2. If you did this: char *v=(char *)&x;
you'd find that v[0]==0x7A, v[1]==0x73, v[2]==0x72, v[3]==0x71 in your current architecture. This is little endian.
3. Like I said, integers are a single unit. Regardless of the endianness, the CPU is consistent on how it reads and writes integers from and to memory. So, if you did this: int *px=&x;
*px==x, because the CPU is reading and writing integers with a consistent endianness.
Single bytes are of course not affected by endianness, so casting the pointer to a char * (or, even better, an unsigned char *) will always give you the actual memory contents.
The lesson here is:
* If you're going to dump memory, dump it one byte at a time, otherwise you'll likely have endianness problems. Since bytes don't have endianness, the same dumping method will work anywhere.

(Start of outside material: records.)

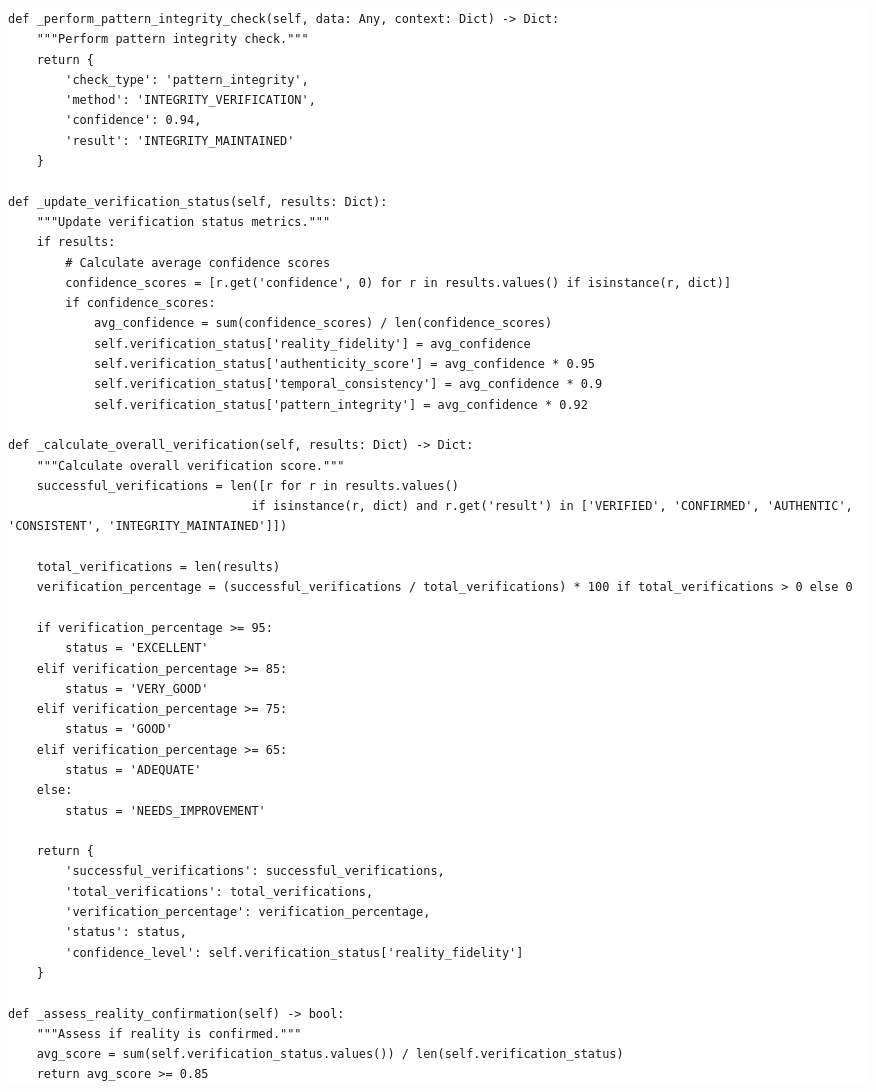     def _perform_pattern_integrity_check(self, data: Any, context: Dict) -> Dict:
        """Perform pattern integrity check."""
        return {
            'check_type': 'pattern_integrity',
            'method': 'INTEGRITY_VERIFICATION',
            'confidence': 0.94,
            'result': 'INTEGRITY_MAINTAINED'
        }

    def _update_verification_status(self, results: Dict):
        """Update verification status metrics."""
        if results:
            # Calculate average confidence scores
            confidence_scores = [r.get('confidence', 0) for r in results.values() if isinstance(r, dict)]
            if confidence_scores:
                avg_confidence = sum(confidence_scores) / len(confidence_scores)
                self.verification_status['reality_fidelity'] = avg_confidence
                self.verification_status['authenticity_score'] = avg_confidence * 0.95
                self.verification_status['temporal_consistency'] = avg_confidence * 0.9
                self.verification_status['pattern_integrity'] = avg_confidence * 0.92

    def _calculate_overall_verification(self, results: Dict) -> Dict:
        """Calculate overall verification score."""
        successful_verifications = len([r for r in results.values()
                                      if isinstance(r, dict) and r.get('result') in ['VERIFIED', 'CONFIRMED', 'AUTHENTIC', 'CONSISTENT', 'INTEGRITY_MAINTAINED']])

        total_verifications = len(results)
        verification_percentage = (successful_verifications / total_verifications) * 100 if total_verifications > 0 else 0

        if verification_percentage >= 95:
            status = 'EXCELLENT'
        elif verification_percentage >= 85:
            status = 'VERY_GOOD'
        elif verification_percentage >= 75:
            status = 'GOOD'
        elif verification_percentage >= 65:
            status = 'ADEQUATE'
        else:
            status = 'NEEDS_IMPROVEMENT'

        return {
            'successful_verifications': successful_verifications,
            'total_verifications': total_verifications,
            'verification_percentage': verification_percentage,
            'status': status,
            'confidence_level': self.verification_status['reality_fidelity']
        }

    def _assess_reality_confirmation(self) -> bool:
        """Assess if reality is confirmed."""
        avg_score = sum(self.verification_status.values()) / len(self.verification_status)
        return avg_score >= 0.85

* If you really want to dump using multi-byte types, you have to perform some corrections on the value:
If the machine is little endian, you'll have to reverse the bytes in the integer in order to get an accurate dump: [12 34] would be read as 0x3412. This may be what you need, or not. Most likely not, so you need to reverse the bytes in the integer. The same goes for [12 34 56 78], which will be read as 0x78563412.
If the machine is big endian, you're in luck. You can just print the integer confident that those are the actual contents.
No more big endian PCs are being manufactured since Apple switched to Intel, by the way.